Our analysis has some limitations. We used administrative data (ICD-9-CM procedure and diagnosis codes) that do not contain important clinical data on severity of illness. Although vital statistics and the Statewide Planning and Research Cooperative System have limitations with reliability of specific variables,28,29 we combined both sources as recommended to optimize validity.30 We used a published algorithm to identify severe maternal morbidity cases but did not conduct a medical chart review for case ascertainment. The Centers for Disease Control and Prevention algorithm using ICD-9-CM codes for severe maternal morbidity has been reported to have good sensitivity but average positive predictive value.31 Our classification of Latina ethnicity combined Latinas of diverse ancestry, therefore not capturing the intersection of race and Latina ethnicity. Likewise, “black” combines diverse groups such as Haitian immigrants and U.S.-born black women. We were unable to assess unmeasured community and social factors that may contribute to racial and ethnic disparities. In addition, we were unable to examine prenatal care factors and management of preexisting health conditions that may also contribute to disparities.
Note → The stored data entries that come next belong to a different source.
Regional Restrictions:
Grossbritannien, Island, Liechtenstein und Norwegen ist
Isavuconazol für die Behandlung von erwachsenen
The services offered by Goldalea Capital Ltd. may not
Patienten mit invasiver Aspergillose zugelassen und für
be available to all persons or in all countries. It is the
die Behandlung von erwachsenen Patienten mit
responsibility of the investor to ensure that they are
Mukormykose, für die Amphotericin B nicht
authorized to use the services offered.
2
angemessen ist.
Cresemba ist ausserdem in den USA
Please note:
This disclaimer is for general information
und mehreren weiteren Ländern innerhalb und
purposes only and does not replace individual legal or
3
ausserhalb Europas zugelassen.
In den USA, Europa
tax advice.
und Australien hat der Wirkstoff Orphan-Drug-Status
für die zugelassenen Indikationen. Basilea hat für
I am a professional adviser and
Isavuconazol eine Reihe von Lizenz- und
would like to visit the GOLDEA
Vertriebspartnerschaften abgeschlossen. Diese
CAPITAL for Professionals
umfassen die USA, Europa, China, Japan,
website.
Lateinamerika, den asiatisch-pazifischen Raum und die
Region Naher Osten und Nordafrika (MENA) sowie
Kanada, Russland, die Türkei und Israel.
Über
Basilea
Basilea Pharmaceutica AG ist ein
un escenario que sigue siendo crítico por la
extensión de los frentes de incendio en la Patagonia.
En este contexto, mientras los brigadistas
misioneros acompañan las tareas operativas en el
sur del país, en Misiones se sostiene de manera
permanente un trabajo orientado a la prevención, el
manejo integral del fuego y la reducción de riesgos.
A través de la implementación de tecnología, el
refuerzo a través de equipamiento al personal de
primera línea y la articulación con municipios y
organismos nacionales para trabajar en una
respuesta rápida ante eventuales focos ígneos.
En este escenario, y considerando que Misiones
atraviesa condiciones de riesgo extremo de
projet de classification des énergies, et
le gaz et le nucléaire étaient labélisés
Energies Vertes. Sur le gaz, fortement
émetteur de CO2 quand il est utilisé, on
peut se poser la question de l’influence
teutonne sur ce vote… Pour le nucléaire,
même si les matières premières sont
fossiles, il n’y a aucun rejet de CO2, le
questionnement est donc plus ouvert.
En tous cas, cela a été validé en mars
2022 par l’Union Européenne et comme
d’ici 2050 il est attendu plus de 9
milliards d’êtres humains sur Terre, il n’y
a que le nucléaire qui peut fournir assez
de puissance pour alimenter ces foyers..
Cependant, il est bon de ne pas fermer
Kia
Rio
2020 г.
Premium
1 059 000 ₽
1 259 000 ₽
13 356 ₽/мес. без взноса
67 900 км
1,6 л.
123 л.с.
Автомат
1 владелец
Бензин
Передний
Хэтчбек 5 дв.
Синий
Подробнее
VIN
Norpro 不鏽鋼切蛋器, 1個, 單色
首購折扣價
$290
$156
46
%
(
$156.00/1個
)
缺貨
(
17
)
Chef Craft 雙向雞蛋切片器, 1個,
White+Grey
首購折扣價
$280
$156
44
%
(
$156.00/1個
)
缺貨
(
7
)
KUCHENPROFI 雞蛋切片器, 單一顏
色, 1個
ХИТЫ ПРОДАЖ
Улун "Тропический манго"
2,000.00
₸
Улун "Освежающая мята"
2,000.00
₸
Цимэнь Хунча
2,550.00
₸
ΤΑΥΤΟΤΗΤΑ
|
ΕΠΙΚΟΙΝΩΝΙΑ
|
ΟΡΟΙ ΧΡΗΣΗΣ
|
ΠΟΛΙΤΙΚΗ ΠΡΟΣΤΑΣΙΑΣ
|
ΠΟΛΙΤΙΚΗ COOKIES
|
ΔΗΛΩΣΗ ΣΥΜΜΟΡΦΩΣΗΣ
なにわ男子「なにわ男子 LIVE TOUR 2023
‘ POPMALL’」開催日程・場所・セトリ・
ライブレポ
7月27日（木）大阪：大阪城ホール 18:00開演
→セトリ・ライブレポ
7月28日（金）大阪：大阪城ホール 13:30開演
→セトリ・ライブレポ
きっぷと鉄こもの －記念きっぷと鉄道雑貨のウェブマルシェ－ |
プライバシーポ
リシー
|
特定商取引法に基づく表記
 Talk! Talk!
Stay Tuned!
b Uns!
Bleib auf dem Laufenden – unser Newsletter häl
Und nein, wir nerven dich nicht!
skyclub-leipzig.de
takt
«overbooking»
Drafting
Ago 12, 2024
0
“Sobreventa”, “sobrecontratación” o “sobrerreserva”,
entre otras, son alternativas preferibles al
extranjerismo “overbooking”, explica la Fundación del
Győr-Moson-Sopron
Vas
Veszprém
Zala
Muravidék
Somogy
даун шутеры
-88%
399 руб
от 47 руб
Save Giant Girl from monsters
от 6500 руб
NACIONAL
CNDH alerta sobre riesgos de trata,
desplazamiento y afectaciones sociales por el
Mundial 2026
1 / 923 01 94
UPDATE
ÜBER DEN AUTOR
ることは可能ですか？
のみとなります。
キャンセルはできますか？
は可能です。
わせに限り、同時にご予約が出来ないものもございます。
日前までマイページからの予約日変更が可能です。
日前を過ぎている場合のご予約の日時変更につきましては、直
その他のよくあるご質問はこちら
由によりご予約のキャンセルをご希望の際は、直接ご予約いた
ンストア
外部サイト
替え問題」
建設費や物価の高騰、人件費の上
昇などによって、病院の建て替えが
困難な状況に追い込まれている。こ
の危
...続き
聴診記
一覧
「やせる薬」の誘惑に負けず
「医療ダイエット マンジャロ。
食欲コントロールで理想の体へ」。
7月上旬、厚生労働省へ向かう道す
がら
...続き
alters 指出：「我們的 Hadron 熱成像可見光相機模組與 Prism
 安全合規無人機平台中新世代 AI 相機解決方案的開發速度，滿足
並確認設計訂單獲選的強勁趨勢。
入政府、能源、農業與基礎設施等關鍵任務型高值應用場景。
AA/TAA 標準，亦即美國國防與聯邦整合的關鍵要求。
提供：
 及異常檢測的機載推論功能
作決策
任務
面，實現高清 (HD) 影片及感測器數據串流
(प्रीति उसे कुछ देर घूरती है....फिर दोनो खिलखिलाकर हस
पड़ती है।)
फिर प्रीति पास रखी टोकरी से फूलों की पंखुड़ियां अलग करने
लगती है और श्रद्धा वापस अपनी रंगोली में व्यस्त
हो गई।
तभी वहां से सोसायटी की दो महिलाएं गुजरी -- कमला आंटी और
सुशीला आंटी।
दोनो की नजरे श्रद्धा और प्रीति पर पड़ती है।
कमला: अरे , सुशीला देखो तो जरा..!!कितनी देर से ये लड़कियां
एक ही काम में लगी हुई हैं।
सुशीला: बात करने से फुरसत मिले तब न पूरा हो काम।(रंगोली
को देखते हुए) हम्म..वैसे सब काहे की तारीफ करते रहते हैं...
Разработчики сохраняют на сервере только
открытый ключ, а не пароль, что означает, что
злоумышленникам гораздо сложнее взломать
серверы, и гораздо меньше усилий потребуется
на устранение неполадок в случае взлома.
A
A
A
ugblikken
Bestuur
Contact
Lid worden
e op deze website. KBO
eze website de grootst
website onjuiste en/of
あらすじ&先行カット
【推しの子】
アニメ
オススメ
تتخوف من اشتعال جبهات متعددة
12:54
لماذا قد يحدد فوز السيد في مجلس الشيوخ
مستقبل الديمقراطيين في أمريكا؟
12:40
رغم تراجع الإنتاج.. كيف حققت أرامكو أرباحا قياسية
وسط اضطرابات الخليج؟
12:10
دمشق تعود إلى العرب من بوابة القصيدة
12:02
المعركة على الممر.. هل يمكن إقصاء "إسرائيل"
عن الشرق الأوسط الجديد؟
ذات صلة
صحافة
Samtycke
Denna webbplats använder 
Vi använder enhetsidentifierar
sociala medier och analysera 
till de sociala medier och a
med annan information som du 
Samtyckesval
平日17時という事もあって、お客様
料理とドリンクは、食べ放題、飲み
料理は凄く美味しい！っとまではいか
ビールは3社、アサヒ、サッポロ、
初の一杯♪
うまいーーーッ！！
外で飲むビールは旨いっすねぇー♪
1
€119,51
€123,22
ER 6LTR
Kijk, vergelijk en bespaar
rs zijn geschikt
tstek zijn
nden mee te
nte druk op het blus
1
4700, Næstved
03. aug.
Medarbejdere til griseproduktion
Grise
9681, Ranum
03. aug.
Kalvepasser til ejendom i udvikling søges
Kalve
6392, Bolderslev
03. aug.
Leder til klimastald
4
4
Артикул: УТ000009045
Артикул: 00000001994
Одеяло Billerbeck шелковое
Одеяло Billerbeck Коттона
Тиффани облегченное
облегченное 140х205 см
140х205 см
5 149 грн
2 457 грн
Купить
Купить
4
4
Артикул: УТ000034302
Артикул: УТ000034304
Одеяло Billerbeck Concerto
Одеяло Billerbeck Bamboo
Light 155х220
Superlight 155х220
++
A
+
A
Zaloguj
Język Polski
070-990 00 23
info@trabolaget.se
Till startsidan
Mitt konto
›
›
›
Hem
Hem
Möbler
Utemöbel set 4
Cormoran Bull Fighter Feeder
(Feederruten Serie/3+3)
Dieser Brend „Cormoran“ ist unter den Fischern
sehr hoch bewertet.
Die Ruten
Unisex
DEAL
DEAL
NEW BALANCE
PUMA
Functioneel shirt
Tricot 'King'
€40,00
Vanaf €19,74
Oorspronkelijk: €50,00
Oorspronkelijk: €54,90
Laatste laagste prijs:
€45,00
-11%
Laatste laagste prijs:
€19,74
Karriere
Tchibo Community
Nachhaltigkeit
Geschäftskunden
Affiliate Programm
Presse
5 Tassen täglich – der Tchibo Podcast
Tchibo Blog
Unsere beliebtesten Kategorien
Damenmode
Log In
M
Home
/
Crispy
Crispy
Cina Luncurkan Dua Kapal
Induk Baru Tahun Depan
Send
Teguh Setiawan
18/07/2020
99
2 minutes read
Racial and ethnic disparities in severe maternal morbidities within the same hospital are disconcerting and demand immediate attention. Multiple factors may be driving these disparities. Optimizing the quality of care at all delivery hospitals including standardizing care, enhancing communication skills, implementing bias trainings, improving translation services, using disparities dashboards that stratify quality metrics by race and ethnicity, implementing quality improvement activities targeting gaps identified in care, and strengthening community partnerships are recommended steps that can address racial and ethnic disparities both within and between hospitals.32,33 Differences in quality of care, whether within the same hospital or between hospitals, are potentially modifiable and actionable targets that we can address now.